■ **EXERCISE DIRECTIONS**: Go through the data that follows and restate each line exactly as it reads.

(Records from a data collection)
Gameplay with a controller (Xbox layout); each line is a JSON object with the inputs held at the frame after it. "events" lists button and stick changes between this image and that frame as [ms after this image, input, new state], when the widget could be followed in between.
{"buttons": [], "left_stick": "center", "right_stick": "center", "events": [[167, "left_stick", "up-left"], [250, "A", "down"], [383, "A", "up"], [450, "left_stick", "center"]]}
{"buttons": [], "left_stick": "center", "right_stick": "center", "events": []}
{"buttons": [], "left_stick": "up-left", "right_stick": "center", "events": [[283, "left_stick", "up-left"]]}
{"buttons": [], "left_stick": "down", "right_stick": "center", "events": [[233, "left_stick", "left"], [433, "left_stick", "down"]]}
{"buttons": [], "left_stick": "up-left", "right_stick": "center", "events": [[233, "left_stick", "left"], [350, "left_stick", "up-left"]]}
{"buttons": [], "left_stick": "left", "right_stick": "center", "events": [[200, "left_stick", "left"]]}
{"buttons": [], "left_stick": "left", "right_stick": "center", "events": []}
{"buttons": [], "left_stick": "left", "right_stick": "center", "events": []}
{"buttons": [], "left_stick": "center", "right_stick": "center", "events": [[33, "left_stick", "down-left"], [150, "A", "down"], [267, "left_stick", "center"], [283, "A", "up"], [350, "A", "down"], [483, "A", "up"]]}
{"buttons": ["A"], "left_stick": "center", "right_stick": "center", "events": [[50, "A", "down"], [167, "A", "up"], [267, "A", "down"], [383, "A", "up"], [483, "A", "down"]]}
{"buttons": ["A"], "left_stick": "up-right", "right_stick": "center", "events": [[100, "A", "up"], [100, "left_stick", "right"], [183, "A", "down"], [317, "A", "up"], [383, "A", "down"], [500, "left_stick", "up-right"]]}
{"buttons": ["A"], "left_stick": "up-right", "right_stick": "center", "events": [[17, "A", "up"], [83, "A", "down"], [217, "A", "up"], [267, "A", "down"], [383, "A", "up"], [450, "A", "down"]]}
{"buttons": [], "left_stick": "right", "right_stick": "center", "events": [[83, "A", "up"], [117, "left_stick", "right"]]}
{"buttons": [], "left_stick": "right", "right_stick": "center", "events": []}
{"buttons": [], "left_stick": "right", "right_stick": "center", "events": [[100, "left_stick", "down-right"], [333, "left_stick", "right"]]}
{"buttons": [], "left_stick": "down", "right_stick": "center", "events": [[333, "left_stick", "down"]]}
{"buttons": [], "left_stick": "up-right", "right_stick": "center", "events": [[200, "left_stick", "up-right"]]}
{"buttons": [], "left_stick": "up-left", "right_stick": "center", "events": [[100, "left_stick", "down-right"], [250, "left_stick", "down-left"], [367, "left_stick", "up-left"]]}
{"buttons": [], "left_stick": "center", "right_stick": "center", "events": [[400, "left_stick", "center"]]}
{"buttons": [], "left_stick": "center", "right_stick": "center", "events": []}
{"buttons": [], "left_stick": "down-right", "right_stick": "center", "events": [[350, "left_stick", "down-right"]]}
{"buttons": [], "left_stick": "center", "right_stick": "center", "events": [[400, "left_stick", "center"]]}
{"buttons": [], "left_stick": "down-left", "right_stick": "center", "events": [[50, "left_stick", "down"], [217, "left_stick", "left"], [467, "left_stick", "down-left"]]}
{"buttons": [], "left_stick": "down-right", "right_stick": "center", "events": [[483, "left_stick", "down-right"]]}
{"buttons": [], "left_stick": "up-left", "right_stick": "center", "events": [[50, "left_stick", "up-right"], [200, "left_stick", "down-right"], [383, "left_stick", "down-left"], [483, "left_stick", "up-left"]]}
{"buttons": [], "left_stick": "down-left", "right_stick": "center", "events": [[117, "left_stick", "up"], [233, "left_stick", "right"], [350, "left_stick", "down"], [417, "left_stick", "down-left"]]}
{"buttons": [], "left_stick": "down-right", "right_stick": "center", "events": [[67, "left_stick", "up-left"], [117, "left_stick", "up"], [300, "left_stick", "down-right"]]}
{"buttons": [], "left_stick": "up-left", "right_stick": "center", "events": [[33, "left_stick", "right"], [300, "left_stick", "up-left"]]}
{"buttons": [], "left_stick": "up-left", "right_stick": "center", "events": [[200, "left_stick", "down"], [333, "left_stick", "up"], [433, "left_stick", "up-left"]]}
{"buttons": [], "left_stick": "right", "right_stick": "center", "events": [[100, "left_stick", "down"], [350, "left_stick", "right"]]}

■ **REPLY**:
Gameplay with a controller (Xbox layout); each line is a JSON object with the inputs held at the frame after it. "events" lists button and stick changes between this image and that frame as [ms after this image, input, new state], when the widget could be followed in between.
{"buttons": [], "left_stick": "center", "right_stick": "center", "events": [[167, "left_stick", "up-left"], [250, "A", "down"], [383, "A", "up"], [450, "left_stick", "center"]]}
{"buttons": [], "left_stick": "center", "right_stick": "center", "events": []}
{"buttons": [], "left_stick": "up-left", "right_stick": "center", "events": [[283, "left_stick", "up-left"]]}
{"buttons": [], "left_stick": "down", "right_stick": "center", "events": [[233, "left_stick", "left"], [433, "left_stick", "down"]]}
{"buttons": [], "left_stick": "up-left", "right_stick": "center", "events": [[233, "left_stick", "left"], [350, "left_stick", "up-left"]]}
{"buttons": [], "left_stick": "left", "right_stick": "center", "events": [[200, "left_stick", "left"]]}
{"buttons": [], "left_stick": "left", "right_stick": "center", "events": []}
{"buttons": [], "left_stick": "left", "right_stick": "center", "events": []}
{"buttons": [], "left_stick": "center", "right_stick": "center", "events": [[33, "left_stick", "down-left"], [150, "A", "down"], [267, "left_stick", "center"], [283, "A", "up"], [350, "A", "down"], [483, "A", "up"]]}
{"buttons": ["A"], "left_stick": "center", "right_stick": "center", "events": [[50, "A", "down"], [167, "A", "up"], [267, "A", "down"], [383, "A", "up"], [483, "A", "down"]]}
{"buttons": ["A"], "left_stick": "up-right", "right_stick": "center", "events": [[100, "A", "up"], [100, "left_stick", "right"], [183, "A", "down"], [317, "A", "up"], [383, "A", "down"], [500, "left_stick", "up-right"]]}
{"buttons": ["A"], "left_stick": "up-right", "right_stick": "center", "events": [[17, "A", "up"], [83, "A", "down"], [217, "A", "up"], [267, "A", "down"], [383, "A", "up"], [450, "A", "down"]]}
{"buttons": [], "left_stick": "right", "right_stick": "center", "events": [[83, "A", "up"], [117, "left_stick", "right"]]}
{"buttons": [], "left_stick": "right", "right_stick": "center", "events": []}
{"buttons": [], "left_stick": "right", "right_stick": "center", "events": [[100, "left_stick", "down-right"], [333, "left_stick", "right"]]}
{"buttons": [], "left_stick": "down", "right_stick": "center", "events": [[333, "left_stick", "down"]]}
{"buttons": [], "left_stick": "up-right", "right_stick": "center", "events": [[200, "left_stick", "up-right"]]}
{"buttons": [], "left_stick": "up-left", "right_stick": "center", "events": [[100, "left_stick", "down-right"], [250, "left_stick", "down-left"], [367, "left_stick", "up-left"]]}
{"buttons": [], "left_stick": "center", "right_stick": "center", "events": [[400, "left_stick", "center"]]}
{"buttons": [], "left_stick": "center", "right_stick": "center", "events": []}
{"buttons": [], "left_stick": "down-right", "right_stick": "center", "events": [[350, "left_stick", "down-right"]]}
{"buttons": [], "left_stick": "center", "right_stick": "center", "events": [[400, "left_stick", "center"]]}
{"buttons": [], "left_stick": "down-left", "right_stick": "center", "events": [[50, "left_stick", "down"], [217, "left_stick", "left"], [467, "left_stick", "down-left"]]}
{"buttons": [], "left_stick": "down-right", "right_stick": "center", "events": [[483, "left_stick", "down-right"]]}
{"buttons": [], "left_stick": "up-left", "right_stick": "center", "events": [[50, "left_stick", "up-right"], [200, "left_stick", "down-right"], [383, "left_stick", "down-left"], [483, "left_stick", "up-left"]]}
{"buttons": [], "left_stick": "down-left", "right_stick": "center", "events": [[117, "left_stick", "up"], [233, "left_stick", "right"], [350, "left_stick", "down"], [417, "left_stick", "down-left"]]}
{"buttons": [], "left_stick": "down-right", "right_stick": "center", "events": [[67, "left_stick", "up-left"], [117, "left_stick", "up"], [300, "left_stick", "down-right"]]}
{"buttons": [], "left_stick": "up-left", "right_stick": "center", "events": [[33, "left_stick", "right"], [300, "left_stick", "up-left"]]}
{"buttons": [], "left_stick": "up-left", "right_stick": "center", "events": [[200, "left_stick", "down"], [333, "left_stick", "up"], [433, "left_stick", "up-left"]]}
{"buttons": [], "left_stick": "right", "right_stick": "center", "events": [[100, "left_stick", "down"], [350, "left_stick", "right"]]}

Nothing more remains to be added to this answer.